A third effect of the present invention is that the replacement gate wall can be formed in a shape perpendicular to the substrate. The reason is that the shape of the replacement gate wall is determined by the shape of the wall of the interlayer insulating film made of a material that can be processed with high accuracy.

[Brief description of the drawings]

FIG. 1 is a diagram illustrating a method for manufacturing a semiconductor device according to the present invention.

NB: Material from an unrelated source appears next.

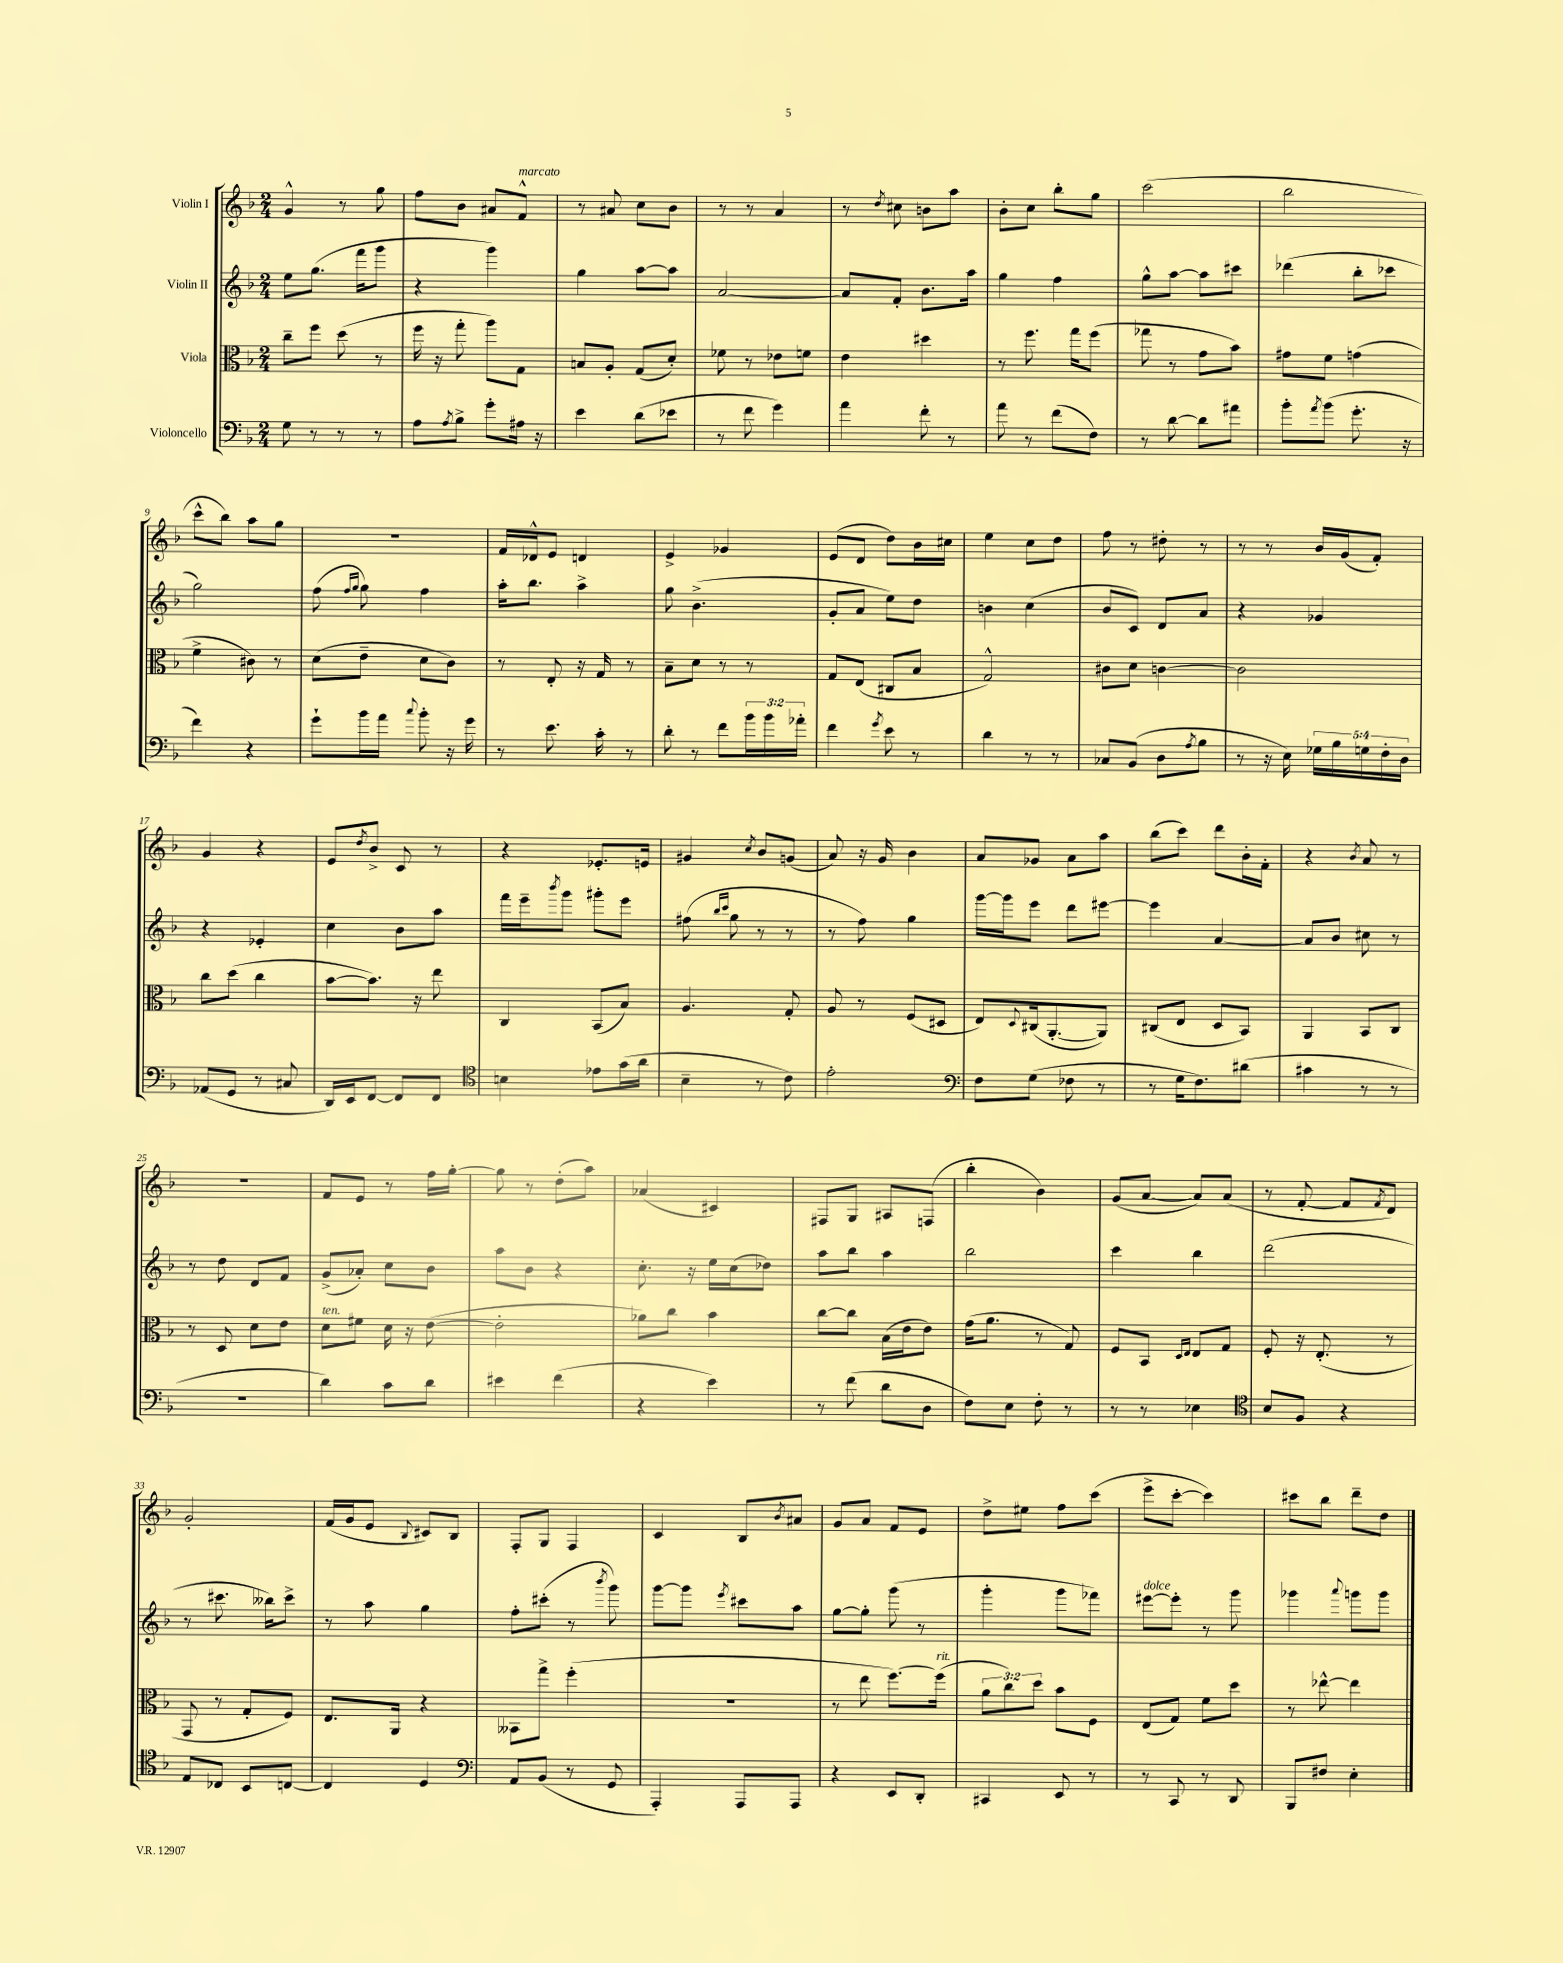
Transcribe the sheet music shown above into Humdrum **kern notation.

FIG. 2 is a diagram illustrating a conventional method for manufacturing a semiconductor device.

[Explanation of symbols]

 1, 21 substrate 2, 7, 11, 26, 30 interlayer insulating film 3 silicon nitride film 4, 23 replacement gate wall 5, 24 source diffusion layer 6, 25 drain diffusion layer 8, 27 gate insulating film 9, 28 gate electrode 10 , 29 Mask 12, 31 Wiring layer 22 Replacement gate insulating film

Claims (6)

[Claims] 1. A method for manufacturing a field effect transistor for manufacturing a gate region, a source diffusion layer, and a drain diffusion layer on a substrate by using a replacement gate process, comprising: forming a first interlayer insulating film on the substrate; Forming, removing the first interlayer insulating film from the substrate, and exposing a part of the substrate; adhering a silicon nitride film covering the first interlayer insulating film;
Forming a replacement gate wall in the gate region by etching the silicon nitride film and leaving the silicon nitride film on a side surface of the first interlayer insulating film; and removing the first interlayer insulating film. A method for manufacturing a field-effect transistor. 2. A replacement gate wall is formed in said gate region by depositing a silicon nitride film covering said first interlayer insulating film and etching said silicon nitride film to remain on the side surface of said first interlayer insulating film. Forming the silicon nitride film by CVD to cover the exposed substrate and the first interlayer insulating film; and forming an upper surface of the exposed substrate and an upper surface of the first interlayer insulating film. Forming the replacement gate wall by removing the silicon nitride film formed in step (i) and leaving the silicon nitride film formed on the side surface of the first interlayer insulating film. The method for manufacturing a field-effect transistor according to claim 1. 3. The method according to claim 2, further comprising the steps of: implanting ions using the replacement gate wall as a mask; and diffusing the implanted ions by annealing to form the source diffusion layer and the drain diffusion layer. The method for manufacturing a field-effect transistor according to claim 1. 4. A step of forming a second interlayer insulating film covering the replacement gate wall, the source diffusion layer, and the drain diffusion layer, and placing the second interlayer insulating film on the replacement gate wall. 4. The method for manufacturing a field-effect transistor according to claim 1, further comprising a step of polishing until GaN is exposed. 5. The method according to claim 1, wherein said second interlayer insulating film is made of SiO ₂ , P
5. The method for manufacturing a field-effect transistor according to claim 4, wherein SG or BPSG is used. 6. The method for manufacturing a field effect transistor according to claim 1, wherein said silicon nitride film is removed by said etching using CHF ₃ gas.